Anyway. As far as I know, in the real world, she's perfectly healthy, so either it was vague fear being translated or it was sadness about someone else being translated (Possibly about Margaret. She wasn't exactly a mother figure to me but as a woman about 10 years older than my mom is....it's easy for my subconscious to confound the relationships).

(If they were making Inside Out about an adult, I think there would be something like a "recycling center" in the brain where old memories get changed around, or maybe where feelings that go one way get changed into another kind of feelings. I don't know)

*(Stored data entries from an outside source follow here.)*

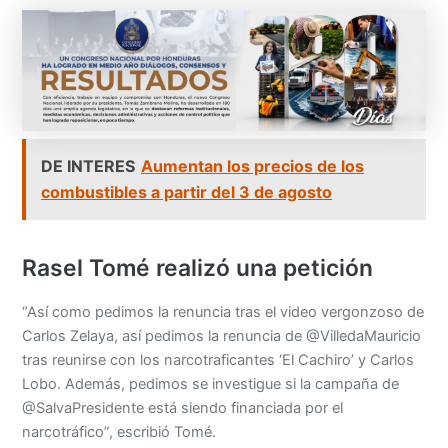
DE INTERES
Aumentan los precios de los
combustibles a partir del 3 de agosto
Rasel Tomé realizó una petición
“Así como pedimos la renuncia tras el video vergonzoso de
Carlos Zelaya, así pedimos la renuncia de @VilledaMauricio
tras reunirse con los narcotraficantes ‘El Cachiro’ y Carlos
Lobo. Además, pedimos se investigue si la campaña de
@SalvaPresidente está siendo financiada por el
narcotráfico”, escribió Tomé.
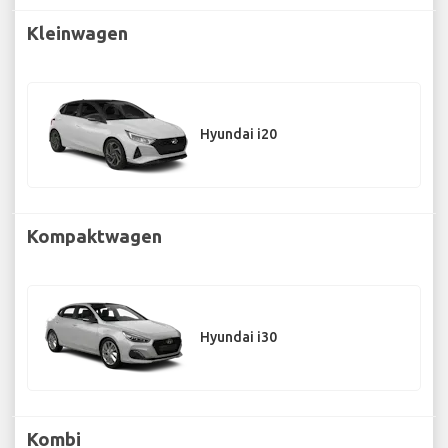
Kleinwagen
Hyundai i20
Kompaktwagen
Hyundai i30
Kombi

On ITFF we were talking a bit about how often stuff in "kid's" movies makes us cry and someone noted that "in some ways, the emotion is more distilled" and I think there's a truth to that - possibly even could be said the emotion is more "pure." They mentioned Up of course (I think EVERYONE cries, and cries pretty hard, during the first 20 minutes of Up). And I said I still cry at a particular point (well, actually, 2 or 3 points) in Big Hero Six, and I cry at We Are Groot in Guardians of the Galaxy....I think I also mentioned how I had been watching Wreck It-Ralph yesterday and started to cry at the point where Ralph pretty much decided he was going to sacrifice himself for Vanellope. (Of course, there's a Deus Ex Machina in the form of a racecar that saves him, but still). Actually, I think that's what gets me to cry hardest in a movie: not the couple who "should" have been together winding up together, not even things like the end of Old Yeller, but that point where a character decides: I value this other individual's life more than my own, so I will very likely risk the end of my own life to save them. ("Greater love hath no man than this, that a man lay down his life for his friends."). And you know? it seems to me that's a more commonly-shown thing these days in movies aimed at kids than at those aimed at adults. I am not sure what that means. (There are enough "old" movies, like TMC type movies, that have that concept of self-sacrifice in them). 

Someone suggested I would probably like Moana and they are probably right. I don't have Netflix or anything like that but at some point if the dvd isn't too spendy, I might get it.

Though first, I have the (original) Teen Titans series coming at some point - it was an Amazon Prime Day buy, about $40 for all five seasons. This is the early-2000s version, which was more drama and less slapstick and also (IMHO) better animation and more realistic-looking characters. Nothing against Teen Titans Go, but I really prefer the Teen Titans series that was more serious and more about extended storytelling rather than gags.
***

I got more sewing done on the Birb quilt this weekend but it was just "intermediate" steps so I have no additional blocks yet. I have the parts for making 9 more (of the 17 total full blocks) and will get to that at some point, hopefully this week. (There are also 14 "half blocks" so the edges of the quilt come out straight - the blocks are set "on point.")

I also worked more on the Hagrid scarf and am now worried I may run short of yarn. If that happens, I think I'll just leave off one or all of the last repeats of the cabled section ('shaggy beard.") I think it will make more sense to be sure I have enough yarn to do the eight garter stitch rows that finish the thing off.  I think my goal for the rest of the summer though is to try to dig out the buried-in-bags projects (the Hagrid Scarf, the big sweater, the "purple thing" stole, a scarf I started ages ago....) and finish them up.